Finanzkrise : Weltwirtschaft erholt sich schneller als erwartet

Die globale Konjunktur wird nach Einschätzungen des Internationalen Währungsfonds schneller einen Aufschwung erleben als bislang angenommen. Die US-Börse kam aufgrund der positiven Prognosen wieder in Schwung

Der Internationale Währungsfonds (IWF) werde seine globale Wachstumsprognose für das kommende Jahr in den nächsten Wochen voraussichtlich nach oben korrigieren, sagte IWF-Vizedirektor John Lipsky im türkischen Bodrum. Bislang erwartet der IWF für 2010 ein weltweites Wachstum von 1,9 Prozent.

"Die Bedingungen auf den Finanzmärkten haben sich verbessert, das Vertrauen erholt sich schrittweise und die Indikatoren für künftige Produktion und Nachfrage haben sich gefestigt", sagte Lipsky. Aus dem Grunde werde der IWF seine Einschätzung anheben. Allerdings blieben der Zeitrahmen und das Tempo der Erholung noch ungewiss, mahnte der IWF-Vizechef zur Vorsicht. Nach historischen Maßstäben werde die wirtschaftliche Erholung nur schleppend verlaufen.
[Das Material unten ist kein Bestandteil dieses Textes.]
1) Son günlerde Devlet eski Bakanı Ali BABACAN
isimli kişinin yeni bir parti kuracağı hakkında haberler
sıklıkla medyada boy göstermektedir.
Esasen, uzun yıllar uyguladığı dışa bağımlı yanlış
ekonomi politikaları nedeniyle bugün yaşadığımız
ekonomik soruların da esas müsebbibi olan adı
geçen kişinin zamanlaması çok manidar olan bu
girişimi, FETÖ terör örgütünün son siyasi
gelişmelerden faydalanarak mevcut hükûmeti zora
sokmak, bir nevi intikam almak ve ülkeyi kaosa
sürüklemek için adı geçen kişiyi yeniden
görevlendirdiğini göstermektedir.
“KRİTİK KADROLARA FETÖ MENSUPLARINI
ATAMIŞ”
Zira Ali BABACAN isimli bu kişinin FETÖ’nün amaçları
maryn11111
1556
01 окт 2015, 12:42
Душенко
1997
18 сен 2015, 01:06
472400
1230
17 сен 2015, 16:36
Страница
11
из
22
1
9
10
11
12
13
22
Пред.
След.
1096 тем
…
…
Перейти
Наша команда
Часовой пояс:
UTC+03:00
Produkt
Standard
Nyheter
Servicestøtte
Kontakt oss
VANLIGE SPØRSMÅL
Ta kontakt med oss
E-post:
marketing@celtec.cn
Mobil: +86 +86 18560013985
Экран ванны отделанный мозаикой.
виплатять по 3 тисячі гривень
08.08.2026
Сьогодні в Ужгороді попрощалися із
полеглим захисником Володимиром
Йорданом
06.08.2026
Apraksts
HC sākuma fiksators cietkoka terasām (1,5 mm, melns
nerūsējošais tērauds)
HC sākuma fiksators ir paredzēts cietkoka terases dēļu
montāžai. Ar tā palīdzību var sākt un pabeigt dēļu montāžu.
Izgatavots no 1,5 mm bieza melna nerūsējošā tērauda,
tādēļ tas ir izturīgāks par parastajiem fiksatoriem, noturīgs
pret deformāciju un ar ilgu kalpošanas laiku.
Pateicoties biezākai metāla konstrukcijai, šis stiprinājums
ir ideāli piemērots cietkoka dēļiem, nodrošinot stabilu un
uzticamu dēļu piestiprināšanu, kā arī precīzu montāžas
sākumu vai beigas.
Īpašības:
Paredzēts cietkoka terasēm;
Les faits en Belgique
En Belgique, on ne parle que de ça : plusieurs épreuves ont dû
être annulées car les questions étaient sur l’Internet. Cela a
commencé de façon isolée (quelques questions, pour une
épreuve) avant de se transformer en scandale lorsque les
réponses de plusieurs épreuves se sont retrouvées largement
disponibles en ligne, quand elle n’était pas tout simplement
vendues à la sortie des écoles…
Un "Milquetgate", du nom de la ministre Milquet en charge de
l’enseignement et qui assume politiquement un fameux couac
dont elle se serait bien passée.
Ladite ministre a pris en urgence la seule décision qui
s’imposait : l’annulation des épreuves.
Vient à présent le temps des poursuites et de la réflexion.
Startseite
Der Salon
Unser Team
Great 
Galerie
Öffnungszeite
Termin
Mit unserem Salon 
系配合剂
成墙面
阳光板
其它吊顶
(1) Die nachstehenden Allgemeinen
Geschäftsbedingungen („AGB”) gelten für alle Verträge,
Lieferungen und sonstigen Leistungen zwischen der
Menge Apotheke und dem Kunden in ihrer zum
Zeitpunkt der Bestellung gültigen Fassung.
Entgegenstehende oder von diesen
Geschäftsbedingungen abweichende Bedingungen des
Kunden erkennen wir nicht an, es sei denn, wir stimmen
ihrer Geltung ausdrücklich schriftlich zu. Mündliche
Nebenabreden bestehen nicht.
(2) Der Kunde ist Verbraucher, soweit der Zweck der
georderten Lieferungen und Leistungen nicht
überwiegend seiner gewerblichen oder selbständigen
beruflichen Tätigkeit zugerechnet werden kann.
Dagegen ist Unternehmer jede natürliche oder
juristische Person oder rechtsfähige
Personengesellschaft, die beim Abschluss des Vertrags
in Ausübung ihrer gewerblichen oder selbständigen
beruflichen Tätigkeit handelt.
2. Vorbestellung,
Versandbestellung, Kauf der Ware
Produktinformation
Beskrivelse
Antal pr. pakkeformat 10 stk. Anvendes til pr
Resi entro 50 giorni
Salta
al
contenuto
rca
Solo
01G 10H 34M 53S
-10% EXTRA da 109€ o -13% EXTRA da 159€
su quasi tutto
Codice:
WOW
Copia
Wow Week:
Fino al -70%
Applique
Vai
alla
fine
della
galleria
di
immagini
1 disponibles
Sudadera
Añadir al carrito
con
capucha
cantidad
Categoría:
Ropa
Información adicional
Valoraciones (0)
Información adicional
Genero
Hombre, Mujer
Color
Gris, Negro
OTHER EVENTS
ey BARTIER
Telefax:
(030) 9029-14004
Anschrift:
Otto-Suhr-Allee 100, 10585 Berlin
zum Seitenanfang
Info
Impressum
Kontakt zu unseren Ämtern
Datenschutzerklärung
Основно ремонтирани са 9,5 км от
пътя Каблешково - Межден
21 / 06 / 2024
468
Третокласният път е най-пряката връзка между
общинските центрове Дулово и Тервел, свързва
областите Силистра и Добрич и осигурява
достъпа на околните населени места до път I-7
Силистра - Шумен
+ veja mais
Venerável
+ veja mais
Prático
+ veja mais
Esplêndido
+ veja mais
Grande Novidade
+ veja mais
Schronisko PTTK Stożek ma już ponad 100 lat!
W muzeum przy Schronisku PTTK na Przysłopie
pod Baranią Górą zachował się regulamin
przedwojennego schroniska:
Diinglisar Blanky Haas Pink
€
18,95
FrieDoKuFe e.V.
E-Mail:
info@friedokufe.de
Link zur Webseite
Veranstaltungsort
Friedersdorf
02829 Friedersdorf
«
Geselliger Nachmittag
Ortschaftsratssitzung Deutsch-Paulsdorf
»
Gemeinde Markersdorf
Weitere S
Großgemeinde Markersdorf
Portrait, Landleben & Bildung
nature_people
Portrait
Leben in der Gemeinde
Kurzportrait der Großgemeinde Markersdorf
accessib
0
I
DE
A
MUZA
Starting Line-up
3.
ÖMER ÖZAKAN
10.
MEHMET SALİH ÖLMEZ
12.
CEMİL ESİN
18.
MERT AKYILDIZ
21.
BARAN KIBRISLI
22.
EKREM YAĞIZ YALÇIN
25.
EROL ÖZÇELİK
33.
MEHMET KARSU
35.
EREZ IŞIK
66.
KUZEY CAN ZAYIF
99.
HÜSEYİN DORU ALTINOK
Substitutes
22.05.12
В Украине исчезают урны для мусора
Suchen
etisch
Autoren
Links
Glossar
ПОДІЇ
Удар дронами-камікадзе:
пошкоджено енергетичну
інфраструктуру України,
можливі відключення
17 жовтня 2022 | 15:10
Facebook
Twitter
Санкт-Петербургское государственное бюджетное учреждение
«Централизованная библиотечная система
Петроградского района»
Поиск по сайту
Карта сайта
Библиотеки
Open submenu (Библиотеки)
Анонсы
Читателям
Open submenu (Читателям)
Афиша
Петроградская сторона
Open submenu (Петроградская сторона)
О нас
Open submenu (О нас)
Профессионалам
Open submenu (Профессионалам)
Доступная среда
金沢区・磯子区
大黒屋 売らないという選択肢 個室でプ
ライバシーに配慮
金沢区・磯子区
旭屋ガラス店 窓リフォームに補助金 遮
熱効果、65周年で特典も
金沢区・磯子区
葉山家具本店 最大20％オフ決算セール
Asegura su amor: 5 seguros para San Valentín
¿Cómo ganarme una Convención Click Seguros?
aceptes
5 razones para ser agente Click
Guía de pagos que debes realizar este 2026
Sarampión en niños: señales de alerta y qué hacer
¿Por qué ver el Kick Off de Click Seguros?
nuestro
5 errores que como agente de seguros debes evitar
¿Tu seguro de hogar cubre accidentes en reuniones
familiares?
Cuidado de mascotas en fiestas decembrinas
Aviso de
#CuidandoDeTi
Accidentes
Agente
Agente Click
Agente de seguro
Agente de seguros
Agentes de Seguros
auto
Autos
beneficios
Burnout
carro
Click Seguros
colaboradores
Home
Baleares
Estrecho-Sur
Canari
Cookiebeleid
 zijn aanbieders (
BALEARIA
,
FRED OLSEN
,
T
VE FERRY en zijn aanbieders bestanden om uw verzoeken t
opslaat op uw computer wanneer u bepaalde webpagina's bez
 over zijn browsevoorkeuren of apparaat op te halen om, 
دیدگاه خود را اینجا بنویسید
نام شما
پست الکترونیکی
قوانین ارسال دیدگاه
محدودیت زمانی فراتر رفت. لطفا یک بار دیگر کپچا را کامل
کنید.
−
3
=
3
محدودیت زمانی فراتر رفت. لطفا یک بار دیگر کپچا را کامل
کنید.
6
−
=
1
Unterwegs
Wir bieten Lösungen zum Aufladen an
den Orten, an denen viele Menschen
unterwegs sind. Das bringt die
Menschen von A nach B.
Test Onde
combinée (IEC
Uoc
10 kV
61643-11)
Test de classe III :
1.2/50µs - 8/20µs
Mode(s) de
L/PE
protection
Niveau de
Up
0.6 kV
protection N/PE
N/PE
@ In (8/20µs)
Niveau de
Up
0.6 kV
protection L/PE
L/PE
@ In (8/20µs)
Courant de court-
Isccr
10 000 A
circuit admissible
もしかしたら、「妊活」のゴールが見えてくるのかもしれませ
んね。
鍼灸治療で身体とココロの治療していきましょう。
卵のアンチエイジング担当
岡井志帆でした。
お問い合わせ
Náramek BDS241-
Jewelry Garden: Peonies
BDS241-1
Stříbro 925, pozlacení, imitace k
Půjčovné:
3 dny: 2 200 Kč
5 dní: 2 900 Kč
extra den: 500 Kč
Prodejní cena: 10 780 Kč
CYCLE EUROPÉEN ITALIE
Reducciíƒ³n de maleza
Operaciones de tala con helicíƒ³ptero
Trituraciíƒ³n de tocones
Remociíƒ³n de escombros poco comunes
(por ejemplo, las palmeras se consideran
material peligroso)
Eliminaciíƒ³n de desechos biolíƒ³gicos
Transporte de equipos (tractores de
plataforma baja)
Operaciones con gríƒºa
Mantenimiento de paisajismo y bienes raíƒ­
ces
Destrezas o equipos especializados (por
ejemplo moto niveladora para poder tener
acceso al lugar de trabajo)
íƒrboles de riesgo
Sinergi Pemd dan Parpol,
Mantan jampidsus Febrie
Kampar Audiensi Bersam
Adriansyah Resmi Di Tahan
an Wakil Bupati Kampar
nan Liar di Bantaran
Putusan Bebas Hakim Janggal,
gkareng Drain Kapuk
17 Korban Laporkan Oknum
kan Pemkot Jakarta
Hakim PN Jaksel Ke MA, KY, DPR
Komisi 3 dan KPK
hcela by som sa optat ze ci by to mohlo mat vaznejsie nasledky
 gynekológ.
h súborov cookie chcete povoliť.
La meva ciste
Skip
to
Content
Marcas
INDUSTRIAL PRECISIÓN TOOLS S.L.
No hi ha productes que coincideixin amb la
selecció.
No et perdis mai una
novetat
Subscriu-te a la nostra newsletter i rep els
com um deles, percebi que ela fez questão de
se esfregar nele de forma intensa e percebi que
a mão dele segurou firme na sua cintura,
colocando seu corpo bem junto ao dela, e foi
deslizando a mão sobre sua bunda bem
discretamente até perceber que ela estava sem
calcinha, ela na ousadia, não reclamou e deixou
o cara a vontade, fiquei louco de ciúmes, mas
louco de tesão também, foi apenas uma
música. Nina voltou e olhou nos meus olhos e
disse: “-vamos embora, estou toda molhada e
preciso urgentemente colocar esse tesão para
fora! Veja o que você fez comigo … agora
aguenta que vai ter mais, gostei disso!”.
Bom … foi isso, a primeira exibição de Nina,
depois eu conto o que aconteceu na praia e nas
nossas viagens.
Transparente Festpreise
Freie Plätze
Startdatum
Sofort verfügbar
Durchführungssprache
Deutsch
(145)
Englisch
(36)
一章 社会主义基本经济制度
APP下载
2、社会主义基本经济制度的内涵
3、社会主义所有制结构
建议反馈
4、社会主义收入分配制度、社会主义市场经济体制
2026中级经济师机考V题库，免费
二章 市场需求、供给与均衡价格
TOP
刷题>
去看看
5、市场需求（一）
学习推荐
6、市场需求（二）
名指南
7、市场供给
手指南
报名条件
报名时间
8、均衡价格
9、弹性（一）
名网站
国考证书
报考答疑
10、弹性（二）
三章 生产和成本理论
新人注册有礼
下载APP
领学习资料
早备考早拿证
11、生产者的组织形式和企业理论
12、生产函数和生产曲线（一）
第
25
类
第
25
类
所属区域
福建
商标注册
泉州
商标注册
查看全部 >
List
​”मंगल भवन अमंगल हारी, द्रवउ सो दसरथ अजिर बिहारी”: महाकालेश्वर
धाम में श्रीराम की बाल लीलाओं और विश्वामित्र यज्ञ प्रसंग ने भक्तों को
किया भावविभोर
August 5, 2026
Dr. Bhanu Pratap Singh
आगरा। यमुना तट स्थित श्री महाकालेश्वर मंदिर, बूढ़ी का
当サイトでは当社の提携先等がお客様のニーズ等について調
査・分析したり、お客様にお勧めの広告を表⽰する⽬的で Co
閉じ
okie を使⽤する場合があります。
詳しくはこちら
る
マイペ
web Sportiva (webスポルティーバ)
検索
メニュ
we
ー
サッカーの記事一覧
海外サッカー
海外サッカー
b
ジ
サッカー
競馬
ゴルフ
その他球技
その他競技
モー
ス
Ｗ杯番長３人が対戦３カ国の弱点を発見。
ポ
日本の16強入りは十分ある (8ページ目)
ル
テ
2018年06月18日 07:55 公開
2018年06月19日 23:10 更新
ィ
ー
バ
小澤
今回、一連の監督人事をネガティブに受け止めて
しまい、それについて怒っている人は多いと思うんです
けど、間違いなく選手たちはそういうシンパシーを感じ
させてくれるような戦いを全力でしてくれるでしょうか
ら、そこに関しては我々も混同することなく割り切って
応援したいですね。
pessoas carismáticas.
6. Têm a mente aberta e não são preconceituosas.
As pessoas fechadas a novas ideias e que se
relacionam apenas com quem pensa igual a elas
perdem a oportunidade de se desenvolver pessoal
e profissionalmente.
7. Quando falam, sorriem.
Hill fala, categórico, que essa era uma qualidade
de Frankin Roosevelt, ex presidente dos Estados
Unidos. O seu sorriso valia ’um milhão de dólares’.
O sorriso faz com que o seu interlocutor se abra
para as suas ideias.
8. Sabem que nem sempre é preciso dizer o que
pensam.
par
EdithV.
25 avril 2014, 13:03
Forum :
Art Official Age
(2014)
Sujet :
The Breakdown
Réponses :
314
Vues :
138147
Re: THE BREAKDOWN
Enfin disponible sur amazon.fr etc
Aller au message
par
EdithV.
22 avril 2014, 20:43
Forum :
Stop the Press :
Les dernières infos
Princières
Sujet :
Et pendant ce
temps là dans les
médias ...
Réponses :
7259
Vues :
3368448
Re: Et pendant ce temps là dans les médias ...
Die Konjunktur werde im Laufe des nächsten Jahres nur schrittweise wieder in Gang kommen. Schuld daran seien weiterhin Schuldenabbau, geringes Kreditwachstum, schwache Haushaltseinkommen und schrumpfende Privatvermögen. Die Arbeitslosigkeit steige zunächst weiter, und auch sei die Lage an den Finanzmärkten trotz jüngster Verbesserungen noch weit von der Normalität entfernt. Für dieses Jahr prognostiziert der Fonds ein Schrumpfen der Weltwirtschaft um 1,3 Prozent. Das ist die mit weitem Abstand schwerste Rezession seit dem Zweiten Weltkrieg.

Lipsky rief im Kampf gegen die Krise und angesichts angehäufter Staatsschulden dazu auf, Haushaltsdefizite wieder zu verringern. 2010 dürften große Etatlöcher weiter nicht zu vermeiden sein, sagte er. "Danach sollte stärker selbsttragendes Wirtschaftswachstum die Basis liefern für ein bedachtes Zurückfahren von Konjunkturprogrammen", sagte der IWF-Vize.

Auch die Hoffnung auf einen baldigen Wirtschaftsaufschwung hat den US-Börsen zum Wochenausklang bereits zu Gewinnen verholfen. Die Anleger schöpften nicht zuletzt aus den Äußerungen des IWF Mut, dass es mit der Wirtschaft nun bald wieder aufwärts gehen muss. "Die Stimmung verbessert sich und viele Leute wetten darauf, dass die Rezession vorbei ist", sagte Anthony Conroy, Chef-Händler bei BNY ConvergEx. Für gute Stimmung sorgte zunächst der Software-Riese Microsoft, der nach einer positiven Goldman-Sachs Einschätzung zulegte.

Besonders gefragt waren die Papiere des iPhone-Herstellers Apple, die an der Nasdaq 1,7 Prozent auf 138,14 Dollar zulegten. Am Freitag hatte der Konzern sein neuestes Kult-Handy in die Läden gebracht, und der Telefonkonzern berichtete zudem von Hunderttausenden Vorbestellungen für iPhones.

Zur Vorsicht bei all dem aufkeimenden Optimismus riet auch der Chef-Marktstratege bei RDM Financial, Michael Shelden: Im allgemeinen deuteten die Konjunkturzahlen der vergangenen Monate zwar auf eine Erholung hin. "Aber wir haben noch keine Wirtschaftsdaten gesehen, die zeigen, dass sich ein Wachstum durchsetzt."